(PAGE EXTRACT)
Within the span of one hour this morning I received news of not one, but two publications, including my first primary author paper! The publication of a primary author paper (meaning one lead the study) after peer review is a pivotal moment in the career of a scientist. Today is that day for me; I have received notice that my paper has successfully gone through rigorous peer review and has been accepted for publication.

“Src Inducible Association of CrkL with Procaspase-8 Promotes Cell Migration” has been accepted to Cell Adhesion and Migration and will be available on PubMed in a few weeks. In this study, we expand upon a mechanism by which Caspase-8 (“Procaspase-8” indicates the immature non-activated version of the protein) can promote cellular migration, a process central to tumor metastasis, independent of its better-defined role as a cell death protein.

The book chapter: “Neuroblastoma Integrins” is currently available via open access: We reviewed and consolidated information about the role of integrins (cell adhesion molecules critical to development, cell migration, and other roles) in neuroblastoma, the most common pediatric solid cancer. We also expand upon current concepts of therapy, and suggest new avenues for investigation by clinical pediatric oncologists.

(EXPLORE THE MATERIAL)
**A.** Please repeat everything in the publication announcement from "Within the span" down to "cell death protein.", word for word.
**B.** Write what comes next in the announcement of the two new publications, picking up after its final sentence.

(SUPPLIED INFORMATION)
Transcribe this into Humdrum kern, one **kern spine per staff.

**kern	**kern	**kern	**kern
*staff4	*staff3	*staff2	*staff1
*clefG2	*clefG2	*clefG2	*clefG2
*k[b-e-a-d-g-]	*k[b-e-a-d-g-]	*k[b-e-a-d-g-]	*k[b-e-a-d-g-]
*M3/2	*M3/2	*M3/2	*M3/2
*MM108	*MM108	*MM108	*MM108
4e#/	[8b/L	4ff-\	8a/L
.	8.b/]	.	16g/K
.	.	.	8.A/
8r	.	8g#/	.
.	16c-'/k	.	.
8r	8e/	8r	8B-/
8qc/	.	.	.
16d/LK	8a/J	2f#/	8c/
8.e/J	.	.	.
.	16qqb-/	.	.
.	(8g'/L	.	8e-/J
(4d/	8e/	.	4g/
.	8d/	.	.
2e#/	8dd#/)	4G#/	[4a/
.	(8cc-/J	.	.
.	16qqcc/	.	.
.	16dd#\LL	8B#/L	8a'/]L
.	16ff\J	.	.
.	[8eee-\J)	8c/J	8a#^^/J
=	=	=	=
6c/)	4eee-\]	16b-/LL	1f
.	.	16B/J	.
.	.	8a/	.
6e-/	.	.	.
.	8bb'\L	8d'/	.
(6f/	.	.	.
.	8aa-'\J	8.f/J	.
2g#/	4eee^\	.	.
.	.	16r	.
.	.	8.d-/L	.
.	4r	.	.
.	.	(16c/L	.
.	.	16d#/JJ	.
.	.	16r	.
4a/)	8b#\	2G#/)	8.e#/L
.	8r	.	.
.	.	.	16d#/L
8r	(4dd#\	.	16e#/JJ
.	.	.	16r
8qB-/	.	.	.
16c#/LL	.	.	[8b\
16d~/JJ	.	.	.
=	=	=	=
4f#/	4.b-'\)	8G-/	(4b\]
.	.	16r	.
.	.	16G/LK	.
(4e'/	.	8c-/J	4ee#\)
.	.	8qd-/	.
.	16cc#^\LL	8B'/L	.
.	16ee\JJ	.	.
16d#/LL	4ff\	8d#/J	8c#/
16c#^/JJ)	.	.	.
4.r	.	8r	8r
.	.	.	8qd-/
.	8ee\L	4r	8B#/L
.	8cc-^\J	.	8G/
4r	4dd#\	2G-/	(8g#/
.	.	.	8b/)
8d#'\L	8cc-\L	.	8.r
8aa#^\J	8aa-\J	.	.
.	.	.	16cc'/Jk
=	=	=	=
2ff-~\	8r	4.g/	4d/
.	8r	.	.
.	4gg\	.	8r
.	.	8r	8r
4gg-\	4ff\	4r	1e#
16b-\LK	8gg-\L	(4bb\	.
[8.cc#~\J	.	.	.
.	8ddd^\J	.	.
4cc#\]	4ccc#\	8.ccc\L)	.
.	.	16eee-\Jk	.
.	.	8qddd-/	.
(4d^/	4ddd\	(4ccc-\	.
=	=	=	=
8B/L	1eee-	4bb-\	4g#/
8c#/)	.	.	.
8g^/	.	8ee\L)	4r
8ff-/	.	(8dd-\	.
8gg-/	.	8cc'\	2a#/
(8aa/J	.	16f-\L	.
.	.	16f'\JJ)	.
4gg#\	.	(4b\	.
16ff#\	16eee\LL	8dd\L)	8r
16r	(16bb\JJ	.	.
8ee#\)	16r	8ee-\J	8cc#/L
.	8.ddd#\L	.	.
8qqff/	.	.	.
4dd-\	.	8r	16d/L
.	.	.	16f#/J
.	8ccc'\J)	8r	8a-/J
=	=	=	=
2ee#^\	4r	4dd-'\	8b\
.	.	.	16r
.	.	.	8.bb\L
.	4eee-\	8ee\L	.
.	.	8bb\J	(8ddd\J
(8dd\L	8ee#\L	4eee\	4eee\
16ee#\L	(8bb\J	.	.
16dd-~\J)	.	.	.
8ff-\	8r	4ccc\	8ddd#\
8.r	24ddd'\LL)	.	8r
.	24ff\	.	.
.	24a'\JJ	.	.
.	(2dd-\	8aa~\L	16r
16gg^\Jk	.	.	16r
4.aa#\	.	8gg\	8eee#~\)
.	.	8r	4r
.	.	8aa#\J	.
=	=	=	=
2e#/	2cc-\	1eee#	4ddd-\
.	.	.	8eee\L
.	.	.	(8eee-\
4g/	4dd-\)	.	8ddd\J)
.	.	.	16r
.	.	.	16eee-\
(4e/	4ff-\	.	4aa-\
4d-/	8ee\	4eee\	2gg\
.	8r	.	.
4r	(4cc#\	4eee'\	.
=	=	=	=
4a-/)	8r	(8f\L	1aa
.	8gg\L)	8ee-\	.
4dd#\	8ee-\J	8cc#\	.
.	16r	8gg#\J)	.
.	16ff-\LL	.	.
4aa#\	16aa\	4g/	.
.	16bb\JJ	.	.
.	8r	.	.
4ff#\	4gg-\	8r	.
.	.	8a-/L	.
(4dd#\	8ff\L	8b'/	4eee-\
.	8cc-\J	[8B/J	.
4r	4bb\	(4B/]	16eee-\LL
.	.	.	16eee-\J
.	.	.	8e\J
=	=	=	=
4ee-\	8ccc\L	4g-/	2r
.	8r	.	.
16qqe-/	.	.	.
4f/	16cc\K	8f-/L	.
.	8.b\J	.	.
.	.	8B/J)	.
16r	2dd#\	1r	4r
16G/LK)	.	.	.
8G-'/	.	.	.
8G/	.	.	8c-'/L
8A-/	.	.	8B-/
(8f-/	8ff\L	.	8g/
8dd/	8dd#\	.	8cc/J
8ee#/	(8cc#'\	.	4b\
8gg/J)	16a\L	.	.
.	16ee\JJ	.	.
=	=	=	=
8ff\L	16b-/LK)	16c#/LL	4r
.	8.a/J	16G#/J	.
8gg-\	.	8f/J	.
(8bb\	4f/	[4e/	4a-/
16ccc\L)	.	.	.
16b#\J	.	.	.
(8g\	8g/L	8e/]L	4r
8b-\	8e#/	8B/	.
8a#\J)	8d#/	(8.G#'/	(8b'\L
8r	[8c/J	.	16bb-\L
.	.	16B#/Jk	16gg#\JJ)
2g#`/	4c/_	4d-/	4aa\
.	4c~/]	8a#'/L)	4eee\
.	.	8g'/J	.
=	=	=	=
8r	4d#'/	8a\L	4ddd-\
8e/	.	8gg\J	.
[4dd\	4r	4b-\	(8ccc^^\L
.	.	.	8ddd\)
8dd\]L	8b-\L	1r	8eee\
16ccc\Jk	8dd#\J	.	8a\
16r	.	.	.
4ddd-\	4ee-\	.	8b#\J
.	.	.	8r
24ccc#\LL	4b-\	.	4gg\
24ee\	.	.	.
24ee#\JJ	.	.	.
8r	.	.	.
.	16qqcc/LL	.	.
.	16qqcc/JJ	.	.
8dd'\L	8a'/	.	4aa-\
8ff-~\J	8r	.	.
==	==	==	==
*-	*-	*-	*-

(ANSWERS TO THE EXERCISE)
**A.**
Within the span of one hour this morning I received news of not one, but two publications, including my first primary author paper! The publication of a primary author paper (meaning one lead the study) after peer review is a pivotal moment in the career of a scientist. Today is that day for me; I have received notice that my paper has successfully gone through rigorous peer review and has been accepted for publication.

“Src Inducible Association of CrkL with Procaspase-8 Promotes Cell Migration” has been accepted to Cell Adhesion and Migration and will be available on PubMed in a few weeks. In this study, we expand upon a mechanism by which Caspase-8 (“Procaspase-8” indicates the immature non-activated version of the protein) can promote cellular migration, a process central to tumor metastasis, independent of its better-defined role as a cell death protein.

**B.**
Both are now listed here in my CV:

Graf R, Barbero S, Keller N, Chen L, Uryu S, Schlaepfer D, et al. Src-inducible association of CrkL with procaspase-8 promotes cell migration. Cell adhesion & migration. 2013 Jun 10;7(4). PubMed PMID: 23751956. Epub 2013/06/12.

Shanique A. Young, Ryon Graf and Dwayne G. Stupack (2013). Neuroblastoma Integrins, Neuroblastoma, Prof. Hiroyuki Shimada (Ed.), ISBN: 978-953-51-1128-3, InTech, DOI: 10.5772/55991. Available from:

Thanks to all my friends, family, and labmates that helped make this happen!